By the late 1970s, reports from the same organization offered a radically different picture: 80 percent of Jews belonged to the upper middle class, 10 percent belonged to the economic elite and upper class, and only 10 percent were still classified as belonging to the impoverished lower class. This change occurred in the course of less than four decades, which is especially astounding in a community of one hundred thousand individuals. Equally intriguing is that in the 1940s Jews were not thought of as having any political agency. Conversely, in the 1970s they appeared simultaneously as avowed Communists or Iranian nationalists, maintained sincere and close relationships with the Shah and his court, and at the same time also remained sympathetic to Zionism in its various forms. Such facts allow us to begin to see the fluidity of identity boundaries within Iran’s sociopolitical environment.

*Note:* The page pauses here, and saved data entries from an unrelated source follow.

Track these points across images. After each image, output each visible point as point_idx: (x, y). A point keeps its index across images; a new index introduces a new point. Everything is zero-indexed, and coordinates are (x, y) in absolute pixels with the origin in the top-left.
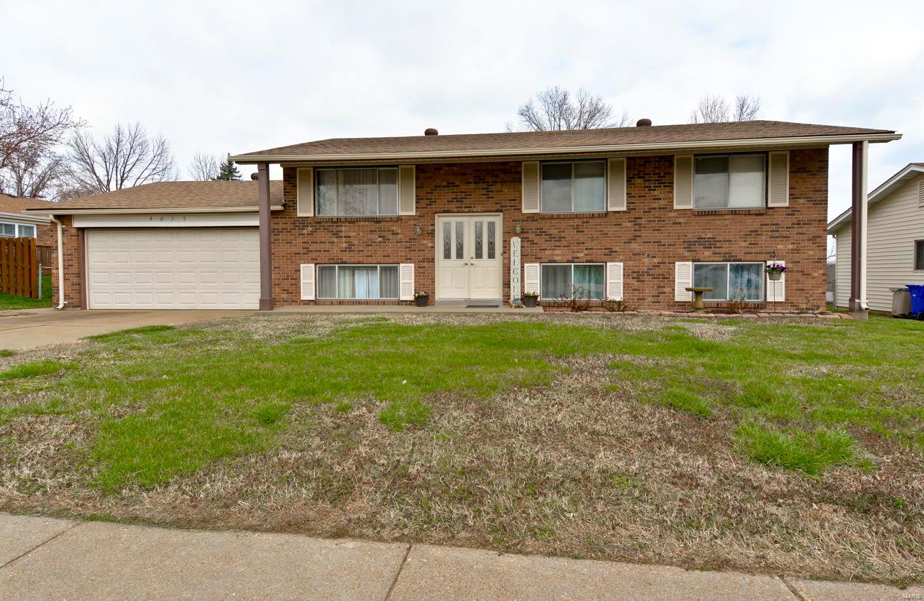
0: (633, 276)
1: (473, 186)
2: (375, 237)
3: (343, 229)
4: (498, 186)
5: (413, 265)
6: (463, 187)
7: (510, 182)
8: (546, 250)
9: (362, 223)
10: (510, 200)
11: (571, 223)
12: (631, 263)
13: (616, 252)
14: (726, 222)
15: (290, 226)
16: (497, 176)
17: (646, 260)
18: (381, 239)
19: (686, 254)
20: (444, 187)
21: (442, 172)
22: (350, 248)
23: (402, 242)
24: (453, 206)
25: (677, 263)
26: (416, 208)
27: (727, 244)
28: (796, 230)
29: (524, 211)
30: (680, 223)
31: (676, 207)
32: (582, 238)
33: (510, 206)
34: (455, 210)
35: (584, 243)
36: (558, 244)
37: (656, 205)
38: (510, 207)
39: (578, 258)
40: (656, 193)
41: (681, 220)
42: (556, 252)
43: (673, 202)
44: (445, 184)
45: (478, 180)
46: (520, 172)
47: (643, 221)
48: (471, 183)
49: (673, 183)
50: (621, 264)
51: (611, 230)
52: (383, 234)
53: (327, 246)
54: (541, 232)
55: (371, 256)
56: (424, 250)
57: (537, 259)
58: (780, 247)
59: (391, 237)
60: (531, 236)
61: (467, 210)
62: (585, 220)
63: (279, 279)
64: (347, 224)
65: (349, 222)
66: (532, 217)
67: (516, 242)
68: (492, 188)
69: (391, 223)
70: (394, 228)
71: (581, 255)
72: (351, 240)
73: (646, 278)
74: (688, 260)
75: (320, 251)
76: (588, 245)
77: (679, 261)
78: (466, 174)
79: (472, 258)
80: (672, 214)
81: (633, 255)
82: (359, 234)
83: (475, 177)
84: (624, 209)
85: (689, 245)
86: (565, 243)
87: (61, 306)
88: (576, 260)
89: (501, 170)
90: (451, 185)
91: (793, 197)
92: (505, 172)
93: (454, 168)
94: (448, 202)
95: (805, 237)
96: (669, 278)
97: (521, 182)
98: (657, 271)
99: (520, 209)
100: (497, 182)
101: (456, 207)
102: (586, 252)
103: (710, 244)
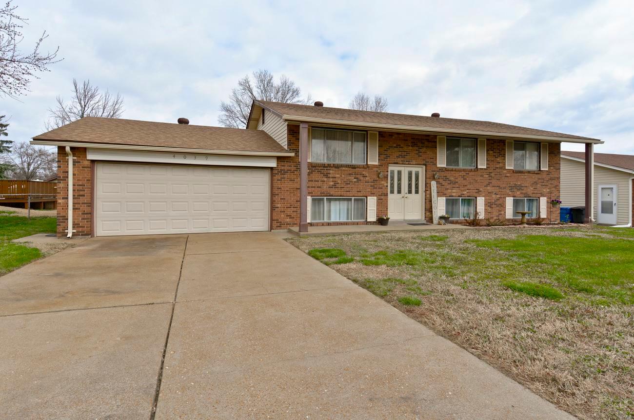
0: (489, 204)
1: (411, 148)
2: (352, 178)
3: (331, 172)
4: (424, 150)
5: (375, 198)
6: (405, 148)
7: (431, 147)
8: (448, 189)
9: (344, 168)
10: (431, 158)
11: (461, 174)
12: (487, 198)
13: (481, 191)
14: (525, 177)
15: (293, 168)
16: (424, 143)
17: (494, 196)
18: (355, 180)
19: (510, 193)
20: (395, 147)
21: (394, 137)
22: (335, 186)
23: (369, 182)
24: (399, 160)
25: (507, 198)
26: (379, 160)
27: (525, 189)
28: (550, 182)
29: (438, 166)
30: (508, 177)
31: (507, 168)
32: (465, 183)
33: (431, 162)
34: (401, 162)
35: (466, 186)
36: (454, 186)
37: (498, 166)
38: (429, 163)
39: (464, 194)
40: (498, 159)
41: (508, 175)
42: (454, 191)
43: (505, 165)
44: (395, 145)
45: (414, 144)
46: (436, 142)
47: (492, 175)
48: (409, 146)
49: (505, 154)
50: (483, 198)
51: (479, 178)
52: (357, 176)
53: (320, 184)
54: (446, 179)
55: (349, 191)
56: (382, 188)
57: (444, 195)
58: (544, 190)
59: (362, 178)
60: (441, 181)
61: (407, 163)
62: (467, 173)
63: (284, 208)
64: (334, 169)
65: (335, 167)
66: (441, 169)
67: (434, 184)
68: (421, 150)
69: (362, 169)
70: (364, 173)
71: (465, 193)
72: (336, 179)
73: (494, 206)
74: (511, 196)
75: (315, 187)
76: (469, 187)
77: (509, 197)
78: (407, 140)
79: (406, 193)
80: (505, 171)
81: (489, 193)
82: (341, 176)
83: (412, 142)
84: (485, 167)
85: (511, 188)
86: (458, 186)
87: (70, 235)
88: (463, 196)
89: (426, 139)
90: (398, 146)
91: (549, 166)
92: (428, 141)
93: (400, 136)
94: (397, 157)
95: (553, 186)
96: (503, 206)
97: (436, 147)
98: (498, 202)
99: (436, 164)
100: (424, 147)
101: (402, 161)
102: (468, 191)
103: (520, 188)
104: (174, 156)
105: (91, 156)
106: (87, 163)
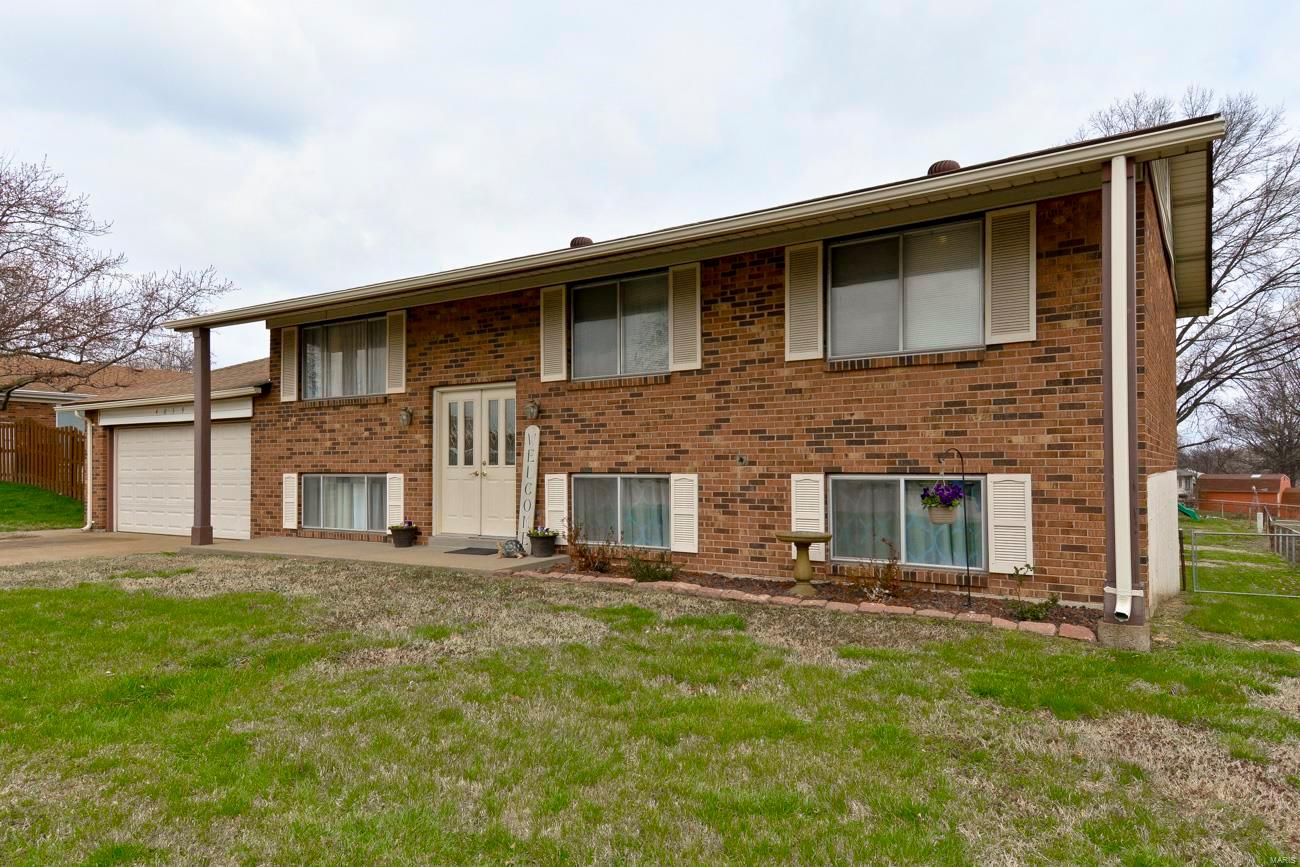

This book links the Iranian case to revisionist histories of other Middle Eastern studies of local Jewish pasts. It demonstrates how minorities should be examined as part of broader Iranian contexts rather than secluded in space and consciousness. Hence, despite focusing on the Jewish population of Iran, this research is relevant to Iranian history in general, particularly to the history of the state and its many minorities. While an overwhelming number of these minorities are ethnic minorities, some are both ethnic and religious, and they are insufficiently treated in the narratives of Iranian history. By writing the story of Iran’s Jewry more fully into the Iranian national narrative, this study contributes to a better understanding of Iran’s unique social tapestry.

I do not mean for this book to be a definitive history of twentieth-century Iranian Jews. It is neither a written institutional history of Iranian Jews nor a comprehensive corpus of modern Jewish history. Rather, Between Iran and Zion seeks to explore the interrelationship of Jewish communities—and individuals residing in those communities—with the broader Iranian society; that is, to illuminate the diverse aspects of Jewish Iranian identity. Should one consider these individuals more Iranian or Jewish, Zionist or Communist? Are they patriots or reluctant participants, or perhaps a combination of all the above, depending on the era and occasion? This book primarily focuses on the historical period following 1941—years of unprecedented urbanization within Iran that translated to new and significant roles for members of the Jewish community. Necessarily, the book’s narrative gravitates toward the Jewish population of Tehran primarily and other cities secondarily. Indeed, for the better part of the twentieth century, approximately half of Iran’s Jews lived in the capital city.

Between Iran and Zion highlights the social and political transformations Iranian Jews experienced during the twentieth century—and it attempts to shed light on the interconnections between different groups within the Jewish population, as well as their relationships to the greater Iranian society and state. Within each chapter the reader will discover that relevant sociopolitical developments and events almost always had a broader context—one not grounded solely in a Jewish context but also rooted deeply in Iranian contexts.

Notes

1. Amnon Netzer added that compared to Jews from other Middle Eastern countries, Iranian Jews were significantly less literate and poorly trained. Amnon Netzer, “Ha’aretz ve’yehudiy’ha,” in Iran, ed. Haim Saadoun (Jerusalem: Yad Ben-Zvi, 2005), 9–26.